[Action item]: Quote word for word every line from the start of the items through the line that contains "The chart shows".

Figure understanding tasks
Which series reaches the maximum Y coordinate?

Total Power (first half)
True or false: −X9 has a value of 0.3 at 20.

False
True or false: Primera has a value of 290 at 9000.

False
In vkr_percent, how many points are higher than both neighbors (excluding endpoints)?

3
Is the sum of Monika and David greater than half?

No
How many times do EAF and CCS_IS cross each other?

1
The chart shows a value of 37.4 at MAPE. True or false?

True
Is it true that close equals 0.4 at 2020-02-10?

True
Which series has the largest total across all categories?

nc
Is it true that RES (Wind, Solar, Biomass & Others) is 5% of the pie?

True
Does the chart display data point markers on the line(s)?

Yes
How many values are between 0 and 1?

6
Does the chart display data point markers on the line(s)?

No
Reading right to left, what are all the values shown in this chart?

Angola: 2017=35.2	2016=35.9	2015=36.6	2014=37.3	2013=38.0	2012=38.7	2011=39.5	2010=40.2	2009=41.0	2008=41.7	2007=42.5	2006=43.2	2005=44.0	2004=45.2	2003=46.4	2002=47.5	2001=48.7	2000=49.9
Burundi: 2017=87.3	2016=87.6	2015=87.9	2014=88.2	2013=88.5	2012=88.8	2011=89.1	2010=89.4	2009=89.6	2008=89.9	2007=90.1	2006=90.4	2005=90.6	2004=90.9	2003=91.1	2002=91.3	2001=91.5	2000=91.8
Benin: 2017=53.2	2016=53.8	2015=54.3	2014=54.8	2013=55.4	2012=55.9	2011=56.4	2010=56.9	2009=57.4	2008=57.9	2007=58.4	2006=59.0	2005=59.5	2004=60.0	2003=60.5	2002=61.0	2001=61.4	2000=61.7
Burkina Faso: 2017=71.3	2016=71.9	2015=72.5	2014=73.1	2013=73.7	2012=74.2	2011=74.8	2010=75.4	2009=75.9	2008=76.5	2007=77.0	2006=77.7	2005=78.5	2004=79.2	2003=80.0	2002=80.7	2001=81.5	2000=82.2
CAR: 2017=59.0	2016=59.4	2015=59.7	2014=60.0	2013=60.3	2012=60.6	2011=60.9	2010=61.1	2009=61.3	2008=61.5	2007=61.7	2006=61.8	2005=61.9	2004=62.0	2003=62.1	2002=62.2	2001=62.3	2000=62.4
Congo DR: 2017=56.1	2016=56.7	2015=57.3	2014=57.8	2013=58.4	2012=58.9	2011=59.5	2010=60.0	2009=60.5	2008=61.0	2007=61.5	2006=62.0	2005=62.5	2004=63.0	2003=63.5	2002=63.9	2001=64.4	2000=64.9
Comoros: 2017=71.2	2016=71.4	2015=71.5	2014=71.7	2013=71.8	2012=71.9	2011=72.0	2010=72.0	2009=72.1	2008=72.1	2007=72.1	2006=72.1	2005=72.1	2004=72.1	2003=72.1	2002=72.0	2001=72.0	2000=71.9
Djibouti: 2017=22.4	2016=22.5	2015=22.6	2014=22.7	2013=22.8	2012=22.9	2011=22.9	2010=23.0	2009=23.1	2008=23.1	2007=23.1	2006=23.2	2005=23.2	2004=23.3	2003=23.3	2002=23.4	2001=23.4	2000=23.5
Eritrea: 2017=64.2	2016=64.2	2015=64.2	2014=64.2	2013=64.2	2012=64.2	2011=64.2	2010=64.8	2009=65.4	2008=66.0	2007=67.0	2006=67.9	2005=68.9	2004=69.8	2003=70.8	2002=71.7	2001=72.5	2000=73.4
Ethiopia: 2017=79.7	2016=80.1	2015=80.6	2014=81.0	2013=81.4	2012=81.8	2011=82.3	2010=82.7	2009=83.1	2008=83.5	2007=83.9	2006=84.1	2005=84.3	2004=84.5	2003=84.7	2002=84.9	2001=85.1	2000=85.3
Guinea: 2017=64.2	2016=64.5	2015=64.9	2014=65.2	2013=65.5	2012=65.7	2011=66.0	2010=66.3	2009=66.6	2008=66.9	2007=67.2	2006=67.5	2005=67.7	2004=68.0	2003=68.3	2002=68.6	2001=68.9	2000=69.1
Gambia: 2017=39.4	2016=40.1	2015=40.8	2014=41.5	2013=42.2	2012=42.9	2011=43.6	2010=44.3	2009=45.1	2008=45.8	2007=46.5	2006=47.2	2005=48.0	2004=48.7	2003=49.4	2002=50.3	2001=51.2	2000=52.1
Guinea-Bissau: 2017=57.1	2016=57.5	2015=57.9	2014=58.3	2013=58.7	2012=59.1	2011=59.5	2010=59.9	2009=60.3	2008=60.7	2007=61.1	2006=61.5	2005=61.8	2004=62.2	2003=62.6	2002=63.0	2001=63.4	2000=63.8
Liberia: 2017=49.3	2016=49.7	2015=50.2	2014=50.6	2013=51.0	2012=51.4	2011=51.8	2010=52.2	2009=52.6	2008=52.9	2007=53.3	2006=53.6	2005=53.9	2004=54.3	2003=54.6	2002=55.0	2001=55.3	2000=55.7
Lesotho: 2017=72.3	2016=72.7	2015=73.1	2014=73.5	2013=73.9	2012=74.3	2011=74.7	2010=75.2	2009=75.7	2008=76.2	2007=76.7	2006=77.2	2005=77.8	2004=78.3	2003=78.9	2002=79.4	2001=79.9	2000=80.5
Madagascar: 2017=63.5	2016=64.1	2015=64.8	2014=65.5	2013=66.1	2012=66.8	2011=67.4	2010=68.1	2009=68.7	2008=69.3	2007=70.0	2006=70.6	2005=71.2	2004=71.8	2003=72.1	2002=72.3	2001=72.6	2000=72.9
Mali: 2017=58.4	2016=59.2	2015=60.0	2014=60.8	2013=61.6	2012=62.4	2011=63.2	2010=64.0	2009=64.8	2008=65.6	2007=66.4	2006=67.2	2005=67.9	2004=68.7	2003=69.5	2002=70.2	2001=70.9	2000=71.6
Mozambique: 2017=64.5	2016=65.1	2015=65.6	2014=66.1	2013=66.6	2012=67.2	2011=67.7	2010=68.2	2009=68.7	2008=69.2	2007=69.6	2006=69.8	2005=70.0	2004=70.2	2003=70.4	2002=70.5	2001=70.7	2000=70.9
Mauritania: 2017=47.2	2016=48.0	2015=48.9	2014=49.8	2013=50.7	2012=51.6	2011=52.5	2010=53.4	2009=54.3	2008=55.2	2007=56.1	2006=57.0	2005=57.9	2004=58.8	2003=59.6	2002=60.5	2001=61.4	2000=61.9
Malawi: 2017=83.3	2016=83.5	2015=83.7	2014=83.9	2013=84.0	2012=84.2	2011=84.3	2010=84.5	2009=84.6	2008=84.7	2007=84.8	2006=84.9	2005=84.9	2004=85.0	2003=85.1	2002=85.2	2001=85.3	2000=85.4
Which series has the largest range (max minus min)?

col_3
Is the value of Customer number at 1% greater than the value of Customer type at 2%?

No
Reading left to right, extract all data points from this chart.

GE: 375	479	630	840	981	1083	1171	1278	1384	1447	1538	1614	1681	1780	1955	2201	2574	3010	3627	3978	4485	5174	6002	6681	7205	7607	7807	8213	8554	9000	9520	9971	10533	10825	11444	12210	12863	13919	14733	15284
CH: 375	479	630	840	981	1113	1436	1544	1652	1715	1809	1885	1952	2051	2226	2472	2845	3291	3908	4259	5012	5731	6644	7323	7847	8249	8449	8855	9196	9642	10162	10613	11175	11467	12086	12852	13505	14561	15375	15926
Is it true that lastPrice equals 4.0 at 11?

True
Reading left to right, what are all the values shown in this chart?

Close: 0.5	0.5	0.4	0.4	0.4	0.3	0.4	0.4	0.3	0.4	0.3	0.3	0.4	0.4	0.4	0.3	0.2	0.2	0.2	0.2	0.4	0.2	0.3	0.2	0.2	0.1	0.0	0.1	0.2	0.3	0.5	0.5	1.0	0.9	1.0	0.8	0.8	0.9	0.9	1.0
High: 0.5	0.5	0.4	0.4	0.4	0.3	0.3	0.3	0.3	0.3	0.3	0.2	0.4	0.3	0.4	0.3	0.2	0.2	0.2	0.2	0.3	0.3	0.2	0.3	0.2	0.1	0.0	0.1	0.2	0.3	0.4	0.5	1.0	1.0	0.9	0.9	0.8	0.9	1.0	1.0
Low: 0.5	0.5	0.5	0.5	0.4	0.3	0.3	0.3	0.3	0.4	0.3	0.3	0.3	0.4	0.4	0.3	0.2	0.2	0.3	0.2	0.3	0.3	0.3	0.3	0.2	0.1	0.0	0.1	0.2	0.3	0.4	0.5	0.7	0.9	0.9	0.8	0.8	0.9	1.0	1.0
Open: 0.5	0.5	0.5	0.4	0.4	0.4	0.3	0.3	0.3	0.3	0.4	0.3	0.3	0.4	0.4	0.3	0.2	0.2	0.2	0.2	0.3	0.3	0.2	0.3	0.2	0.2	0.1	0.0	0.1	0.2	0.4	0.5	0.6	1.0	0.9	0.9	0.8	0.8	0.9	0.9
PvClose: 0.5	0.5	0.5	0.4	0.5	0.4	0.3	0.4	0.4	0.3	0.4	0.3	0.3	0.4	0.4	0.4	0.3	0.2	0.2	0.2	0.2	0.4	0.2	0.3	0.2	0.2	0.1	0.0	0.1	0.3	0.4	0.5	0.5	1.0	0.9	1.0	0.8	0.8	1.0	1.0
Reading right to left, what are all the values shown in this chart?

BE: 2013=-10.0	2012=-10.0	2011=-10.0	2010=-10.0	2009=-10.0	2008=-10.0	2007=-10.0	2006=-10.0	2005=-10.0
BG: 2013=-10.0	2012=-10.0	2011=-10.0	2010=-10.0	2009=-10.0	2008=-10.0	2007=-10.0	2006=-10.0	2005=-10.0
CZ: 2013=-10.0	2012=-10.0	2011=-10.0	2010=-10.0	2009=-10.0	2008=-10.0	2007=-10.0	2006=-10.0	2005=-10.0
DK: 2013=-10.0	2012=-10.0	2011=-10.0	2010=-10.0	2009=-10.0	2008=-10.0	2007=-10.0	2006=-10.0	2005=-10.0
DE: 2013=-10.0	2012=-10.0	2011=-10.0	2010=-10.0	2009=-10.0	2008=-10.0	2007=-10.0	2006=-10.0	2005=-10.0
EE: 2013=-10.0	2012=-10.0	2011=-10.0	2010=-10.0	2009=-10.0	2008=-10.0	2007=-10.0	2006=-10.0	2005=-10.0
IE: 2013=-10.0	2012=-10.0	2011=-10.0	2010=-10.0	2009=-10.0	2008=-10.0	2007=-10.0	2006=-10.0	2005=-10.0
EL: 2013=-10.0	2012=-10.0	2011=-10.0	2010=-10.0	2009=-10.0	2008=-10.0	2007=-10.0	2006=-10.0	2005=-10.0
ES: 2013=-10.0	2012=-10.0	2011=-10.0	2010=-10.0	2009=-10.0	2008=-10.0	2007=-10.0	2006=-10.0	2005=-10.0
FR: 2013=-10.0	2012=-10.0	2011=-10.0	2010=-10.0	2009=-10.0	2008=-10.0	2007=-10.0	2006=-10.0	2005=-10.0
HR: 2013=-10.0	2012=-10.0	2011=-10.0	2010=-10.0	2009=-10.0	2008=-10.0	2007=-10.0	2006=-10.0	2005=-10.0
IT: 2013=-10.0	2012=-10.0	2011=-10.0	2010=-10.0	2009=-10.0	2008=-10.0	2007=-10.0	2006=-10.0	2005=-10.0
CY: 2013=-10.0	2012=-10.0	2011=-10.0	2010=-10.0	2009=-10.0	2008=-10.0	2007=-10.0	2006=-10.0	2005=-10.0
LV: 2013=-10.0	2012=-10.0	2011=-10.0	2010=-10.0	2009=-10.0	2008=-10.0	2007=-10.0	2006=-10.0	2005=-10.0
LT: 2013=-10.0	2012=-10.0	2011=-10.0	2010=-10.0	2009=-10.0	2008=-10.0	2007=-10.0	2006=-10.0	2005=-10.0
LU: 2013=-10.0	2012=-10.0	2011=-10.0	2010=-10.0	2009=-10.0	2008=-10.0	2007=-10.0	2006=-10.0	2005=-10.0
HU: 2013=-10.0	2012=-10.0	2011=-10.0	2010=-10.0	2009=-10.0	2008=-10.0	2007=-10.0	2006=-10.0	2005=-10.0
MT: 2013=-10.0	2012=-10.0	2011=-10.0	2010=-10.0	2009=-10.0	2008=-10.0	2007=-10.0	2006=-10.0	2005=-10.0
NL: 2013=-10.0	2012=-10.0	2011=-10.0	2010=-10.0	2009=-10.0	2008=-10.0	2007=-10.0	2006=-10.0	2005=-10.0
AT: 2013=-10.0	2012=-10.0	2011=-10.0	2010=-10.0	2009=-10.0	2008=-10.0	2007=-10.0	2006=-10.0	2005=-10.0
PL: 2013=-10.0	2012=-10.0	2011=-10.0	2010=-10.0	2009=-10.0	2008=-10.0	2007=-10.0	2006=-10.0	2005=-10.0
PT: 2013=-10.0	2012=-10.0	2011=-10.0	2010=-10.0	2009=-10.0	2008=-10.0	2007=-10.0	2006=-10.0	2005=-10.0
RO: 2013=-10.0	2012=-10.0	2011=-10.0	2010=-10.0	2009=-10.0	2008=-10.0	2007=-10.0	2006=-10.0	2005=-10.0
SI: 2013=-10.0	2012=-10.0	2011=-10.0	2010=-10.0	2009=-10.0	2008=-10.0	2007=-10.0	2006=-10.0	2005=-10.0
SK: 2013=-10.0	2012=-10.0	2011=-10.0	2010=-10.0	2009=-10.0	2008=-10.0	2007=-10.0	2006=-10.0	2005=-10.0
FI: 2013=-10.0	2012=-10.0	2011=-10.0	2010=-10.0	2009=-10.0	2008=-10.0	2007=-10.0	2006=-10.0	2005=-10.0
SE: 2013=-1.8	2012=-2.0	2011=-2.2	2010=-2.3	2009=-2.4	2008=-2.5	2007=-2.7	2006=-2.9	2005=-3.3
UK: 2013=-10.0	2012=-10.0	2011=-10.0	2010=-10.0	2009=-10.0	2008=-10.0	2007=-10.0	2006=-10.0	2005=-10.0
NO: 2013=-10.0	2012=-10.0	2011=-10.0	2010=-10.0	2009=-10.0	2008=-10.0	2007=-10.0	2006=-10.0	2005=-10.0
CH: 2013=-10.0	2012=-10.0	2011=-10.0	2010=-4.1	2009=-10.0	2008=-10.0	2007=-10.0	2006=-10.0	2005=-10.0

[Answer to the exercise]:
Which series reaches the maximum Y coordinate?

Total Power (first half)
True or false: −X9 has a value of 0.3 at 20.

False
True or false: Primera has a value of 290 at 9000.

False
In vkr_percent, how many points are higher than both neighbors (excluding endpoints)?

3
Is the sum of Monika and David greater than half?

No
How many times do EAF and CCS_IS cross each other?

1
The chart shows a value of 37.4 at MAPE. True or false?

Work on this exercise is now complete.